The Value of Simple Language

  • The type of language used in earnings calls has a significant impact on stock returns.
  • According to Nomura, simple language (as measured using Gunning Fog Index) leads to higher returns and a considerably better Sharpe ratio when compared to complex language.
  • This is distinct from earnings call length – which doesn’t correlate to complexity.
  • For those interested we previously posted further interesting stats on language in company publications.

Orwell on Writing

  • Orwell offers a lot of advice on writing well, a vital skill for any investor, in his essay “Politics and the English Language”
  • This post pulls out some of the main “bad habits” to be avoided.
  • It matters because writing clearly reveals understanding.
  • You can shirk it by simply throwing your mind open and letting the ready made phrases come crowding in. They will construct your sentences for you — even think your thoughts for you, to certain extent — and at need they will perform the important service of partially concealing your meaning even yourself.
  • A scrupulous writer, in every sentence that he writes, will ask himself at least four questions, thus: What am I trying to say?
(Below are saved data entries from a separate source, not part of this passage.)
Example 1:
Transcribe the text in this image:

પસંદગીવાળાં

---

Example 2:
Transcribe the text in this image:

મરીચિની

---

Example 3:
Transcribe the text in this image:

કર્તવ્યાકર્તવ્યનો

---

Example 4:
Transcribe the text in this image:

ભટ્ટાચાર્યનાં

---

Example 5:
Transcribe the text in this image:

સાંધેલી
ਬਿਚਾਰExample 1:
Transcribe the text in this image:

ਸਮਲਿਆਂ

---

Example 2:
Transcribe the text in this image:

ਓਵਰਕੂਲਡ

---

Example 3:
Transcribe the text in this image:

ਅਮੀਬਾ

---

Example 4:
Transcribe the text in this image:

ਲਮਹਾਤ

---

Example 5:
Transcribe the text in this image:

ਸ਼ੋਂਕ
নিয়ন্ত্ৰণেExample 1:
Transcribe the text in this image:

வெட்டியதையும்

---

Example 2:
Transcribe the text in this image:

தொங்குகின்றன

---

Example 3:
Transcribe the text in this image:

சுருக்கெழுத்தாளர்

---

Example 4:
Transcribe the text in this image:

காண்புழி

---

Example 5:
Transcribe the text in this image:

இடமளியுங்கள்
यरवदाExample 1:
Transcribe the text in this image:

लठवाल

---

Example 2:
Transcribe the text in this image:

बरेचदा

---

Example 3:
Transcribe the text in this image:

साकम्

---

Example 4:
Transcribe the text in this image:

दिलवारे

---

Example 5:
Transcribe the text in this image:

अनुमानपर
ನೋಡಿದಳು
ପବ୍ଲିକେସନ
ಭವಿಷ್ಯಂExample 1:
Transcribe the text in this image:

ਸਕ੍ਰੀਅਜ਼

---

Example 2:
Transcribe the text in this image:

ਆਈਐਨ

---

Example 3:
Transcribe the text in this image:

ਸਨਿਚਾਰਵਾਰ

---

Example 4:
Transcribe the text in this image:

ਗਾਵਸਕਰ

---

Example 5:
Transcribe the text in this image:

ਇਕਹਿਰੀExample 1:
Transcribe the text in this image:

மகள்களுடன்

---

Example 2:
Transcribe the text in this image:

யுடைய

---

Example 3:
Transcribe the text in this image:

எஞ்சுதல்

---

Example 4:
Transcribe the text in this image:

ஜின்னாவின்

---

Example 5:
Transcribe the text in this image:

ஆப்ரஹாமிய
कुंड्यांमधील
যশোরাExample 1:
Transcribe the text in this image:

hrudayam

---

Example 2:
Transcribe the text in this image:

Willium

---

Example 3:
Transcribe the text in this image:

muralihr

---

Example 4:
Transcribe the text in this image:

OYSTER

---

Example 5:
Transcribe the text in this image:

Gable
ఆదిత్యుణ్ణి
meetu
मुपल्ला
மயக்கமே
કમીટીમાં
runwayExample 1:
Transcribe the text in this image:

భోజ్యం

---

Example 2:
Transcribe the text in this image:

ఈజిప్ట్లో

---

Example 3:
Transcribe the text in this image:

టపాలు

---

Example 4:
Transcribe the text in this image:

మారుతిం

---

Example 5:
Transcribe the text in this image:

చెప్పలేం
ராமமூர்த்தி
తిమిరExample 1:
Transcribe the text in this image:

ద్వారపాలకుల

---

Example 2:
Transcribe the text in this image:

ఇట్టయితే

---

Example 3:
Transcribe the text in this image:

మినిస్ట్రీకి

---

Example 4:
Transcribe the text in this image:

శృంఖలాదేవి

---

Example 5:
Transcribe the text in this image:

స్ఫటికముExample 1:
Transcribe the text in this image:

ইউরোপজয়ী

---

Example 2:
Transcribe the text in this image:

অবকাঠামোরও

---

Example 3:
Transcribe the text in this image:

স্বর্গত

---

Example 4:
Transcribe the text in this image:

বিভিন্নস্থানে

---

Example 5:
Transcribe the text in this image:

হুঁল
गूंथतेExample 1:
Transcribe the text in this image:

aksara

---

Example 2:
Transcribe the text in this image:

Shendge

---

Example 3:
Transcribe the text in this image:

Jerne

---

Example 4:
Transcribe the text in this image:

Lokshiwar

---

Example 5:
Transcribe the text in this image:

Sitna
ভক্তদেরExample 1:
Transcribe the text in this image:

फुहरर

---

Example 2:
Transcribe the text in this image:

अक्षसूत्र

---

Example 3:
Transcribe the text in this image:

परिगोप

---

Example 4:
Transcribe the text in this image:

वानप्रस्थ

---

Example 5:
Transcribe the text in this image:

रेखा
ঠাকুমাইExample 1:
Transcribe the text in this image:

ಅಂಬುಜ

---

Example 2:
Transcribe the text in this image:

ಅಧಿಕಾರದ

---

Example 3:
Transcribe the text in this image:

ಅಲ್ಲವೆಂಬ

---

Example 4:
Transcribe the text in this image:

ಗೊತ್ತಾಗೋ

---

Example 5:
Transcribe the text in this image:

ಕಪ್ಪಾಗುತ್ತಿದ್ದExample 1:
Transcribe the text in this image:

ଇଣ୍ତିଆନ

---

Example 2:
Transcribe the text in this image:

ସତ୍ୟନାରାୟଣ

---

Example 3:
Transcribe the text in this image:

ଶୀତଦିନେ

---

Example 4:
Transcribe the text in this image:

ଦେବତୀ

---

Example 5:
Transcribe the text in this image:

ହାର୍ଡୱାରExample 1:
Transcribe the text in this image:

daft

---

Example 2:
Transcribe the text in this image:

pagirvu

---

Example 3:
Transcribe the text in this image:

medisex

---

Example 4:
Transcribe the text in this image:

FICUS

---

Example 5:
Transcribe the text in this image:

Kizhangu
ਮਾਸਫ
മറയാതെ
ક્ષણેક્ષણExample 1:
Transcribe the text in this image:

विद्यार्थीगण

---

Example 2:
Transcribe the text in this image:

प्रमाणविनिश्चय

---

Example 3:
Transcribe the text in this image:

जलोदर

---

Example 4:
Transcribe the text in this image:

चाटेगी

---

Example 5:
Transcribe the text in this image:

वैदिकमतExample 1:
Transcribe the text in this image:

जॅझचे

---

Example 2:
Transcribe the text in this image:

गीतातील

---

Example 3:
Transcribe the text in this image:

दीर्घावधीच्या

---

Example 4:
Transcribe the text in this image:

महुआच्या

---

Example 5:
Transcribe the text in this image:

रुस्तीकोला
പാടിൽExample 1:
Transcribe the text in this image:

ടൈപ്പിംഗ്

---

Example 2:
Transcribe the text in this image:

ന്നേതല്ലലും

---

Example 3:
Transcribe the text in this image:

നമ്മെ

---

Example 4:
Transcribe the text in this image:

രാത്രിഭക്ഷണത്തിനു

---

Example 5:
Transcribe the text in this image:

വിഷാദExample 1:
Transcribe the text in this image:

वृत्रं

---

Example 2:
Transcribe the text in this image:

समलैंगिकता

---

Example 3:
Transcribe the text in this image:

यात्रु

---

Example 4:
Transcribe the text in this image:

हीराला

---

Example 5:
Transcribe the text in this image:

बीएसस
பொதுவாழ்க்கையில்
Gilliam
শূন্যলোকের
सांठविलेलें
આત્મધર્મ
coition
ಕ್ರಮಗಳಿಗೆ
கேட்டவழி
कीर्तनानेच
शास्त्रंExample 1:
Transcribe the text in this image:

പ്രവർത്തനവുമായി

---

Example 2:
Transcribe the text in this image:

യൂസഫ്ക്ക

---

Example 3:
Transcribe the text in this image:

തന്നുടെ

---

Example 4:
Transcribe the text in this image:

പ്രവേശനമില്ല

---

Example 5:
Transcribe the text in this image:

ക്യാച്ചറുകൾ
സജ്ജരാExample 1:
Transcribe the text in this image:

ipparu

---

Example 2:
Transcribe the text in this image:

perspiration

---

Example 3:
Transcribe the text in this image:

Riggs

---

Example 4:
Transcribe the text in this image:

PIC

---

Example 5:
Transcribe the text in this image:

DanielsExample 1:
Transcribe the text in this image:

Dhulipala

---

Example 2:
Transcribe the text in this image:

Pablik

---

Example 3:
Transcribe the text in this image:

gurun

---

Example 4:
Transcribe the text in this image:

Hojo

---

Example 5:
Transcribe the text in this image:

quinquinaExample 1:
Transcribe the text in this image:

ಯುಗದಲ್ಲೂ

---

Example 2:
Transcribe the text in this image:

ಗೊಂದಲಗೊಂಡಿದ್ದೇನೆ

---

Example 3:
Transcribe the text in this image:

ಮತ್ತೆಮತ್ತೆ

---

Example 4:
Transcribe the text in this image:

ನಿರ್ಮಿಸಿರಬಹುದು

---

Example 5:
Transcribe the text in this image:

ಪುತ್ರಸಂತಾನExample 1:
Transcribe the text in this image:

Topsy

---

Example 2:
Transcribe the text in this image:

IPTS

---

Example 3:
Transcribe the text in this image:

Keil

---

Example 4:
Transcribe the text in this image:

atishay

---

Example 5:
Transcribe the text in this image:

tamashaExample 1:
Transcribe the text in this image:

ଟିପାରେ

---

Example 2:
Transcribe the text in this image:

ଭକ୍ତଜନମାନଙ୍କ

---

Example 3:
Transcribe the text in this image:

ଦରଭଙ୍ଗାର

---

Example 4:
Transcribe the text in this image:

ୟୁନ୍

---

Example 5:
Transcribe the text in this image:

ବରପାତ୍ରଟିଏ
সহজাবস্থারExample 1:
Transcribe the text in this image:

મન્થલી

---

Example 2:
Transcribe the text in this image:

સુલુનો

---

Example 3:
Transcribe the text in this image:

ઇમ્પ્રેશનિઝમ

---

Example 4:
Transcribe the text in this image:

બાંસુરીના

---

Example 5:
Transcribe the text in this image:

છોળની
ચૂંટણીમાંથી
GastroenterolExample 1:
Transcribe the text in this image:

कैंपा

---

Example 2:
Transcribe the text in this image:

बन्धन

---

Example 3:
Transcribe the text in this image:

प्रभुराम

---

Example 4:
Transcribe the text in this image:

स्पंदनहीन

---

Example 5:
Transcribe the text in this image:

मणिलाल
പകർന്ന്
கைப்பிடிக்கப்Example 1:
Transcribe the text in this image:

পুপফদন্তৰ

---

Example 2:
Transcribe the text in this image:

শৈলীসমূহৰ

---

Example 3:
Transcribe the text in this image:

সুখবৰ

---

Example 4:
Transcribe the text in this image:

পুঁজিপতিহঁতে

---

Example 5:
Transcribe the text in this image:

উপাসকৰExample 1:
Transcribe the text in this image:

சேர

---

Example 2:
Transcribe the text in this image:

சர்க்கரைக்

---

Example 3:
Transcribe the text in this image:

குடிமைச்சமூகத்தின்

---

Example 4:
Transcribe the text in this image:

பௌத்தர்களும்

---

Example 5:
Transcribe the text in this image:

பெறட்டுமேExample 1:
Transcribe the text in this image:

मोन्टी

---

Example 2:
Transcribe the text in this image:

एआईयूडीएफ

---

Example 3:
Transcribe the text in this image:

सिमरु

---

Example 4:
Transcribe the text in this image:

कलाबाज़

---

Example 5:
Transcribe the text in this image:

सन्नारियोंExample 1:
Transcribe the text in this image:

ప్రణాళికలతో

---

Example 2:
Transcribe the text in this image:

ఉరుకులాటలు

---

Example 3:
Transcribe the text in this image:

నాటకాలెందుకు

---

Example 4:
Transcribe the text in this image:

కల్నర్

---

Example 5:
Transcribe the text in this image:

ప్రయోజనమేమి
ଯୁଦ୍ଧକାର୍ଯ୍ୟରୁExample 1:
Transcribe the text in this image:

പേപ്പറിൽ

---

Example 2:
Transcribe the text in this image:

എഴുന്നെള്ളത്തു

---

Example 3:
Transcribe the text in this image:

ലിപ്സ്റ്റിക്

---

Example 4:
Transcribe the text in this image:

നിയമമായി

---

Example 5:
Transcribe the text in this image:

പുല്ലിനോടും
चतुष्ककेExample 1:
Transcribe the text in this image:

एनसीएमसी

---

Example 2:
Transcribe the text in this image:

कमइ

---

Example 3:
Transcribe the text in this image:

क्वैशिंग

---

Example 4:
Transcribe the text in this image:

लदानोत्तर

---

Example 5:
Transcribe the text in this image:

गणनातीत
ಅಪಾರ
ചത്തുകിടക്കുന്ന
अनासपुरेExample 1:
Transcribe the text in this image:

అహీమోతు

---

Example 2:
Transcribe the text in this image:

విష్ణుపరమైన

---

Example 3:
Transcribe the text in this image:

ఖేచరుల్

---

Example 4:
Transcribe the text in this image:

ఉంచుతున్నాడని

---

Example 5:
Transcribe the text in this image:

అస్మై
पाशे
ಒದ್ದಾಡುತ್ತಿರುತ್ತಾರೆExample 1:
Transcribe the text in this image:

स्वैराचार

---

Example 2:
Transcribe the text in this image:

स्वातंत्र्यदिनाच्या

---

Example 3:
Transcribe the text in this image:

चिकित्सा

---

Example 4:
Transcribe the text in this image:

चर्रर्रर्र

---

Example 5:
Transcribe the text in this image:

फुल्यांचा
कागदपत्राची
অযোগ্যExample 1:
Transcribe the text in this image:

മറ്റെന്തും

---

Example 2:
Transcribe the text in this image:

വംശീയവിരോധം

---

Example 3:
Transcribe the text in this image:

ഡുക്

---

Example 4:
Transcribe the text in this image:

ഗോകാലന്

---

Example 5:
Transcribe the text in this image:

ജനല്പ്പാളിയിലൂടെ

What words will express it? What image or idiom will make it clearer? Is this image fresh enough to have an effect? And he will probably ask himself two more: Could I put it more shortly? Have I said anything that is avoidably ugly?

Logistics Manager’s Index

  • Useful resource assessing the state of the logistics industry.
  • The index has been going for 5 years, consists of eight components and is calculated using a diffusion index i.e. readings above 50 indicate expansion.
  • The current stretch above 70 – meaning significant growth – is the longest on record.
  • Will be interesting to watch if the situation improves and along which components.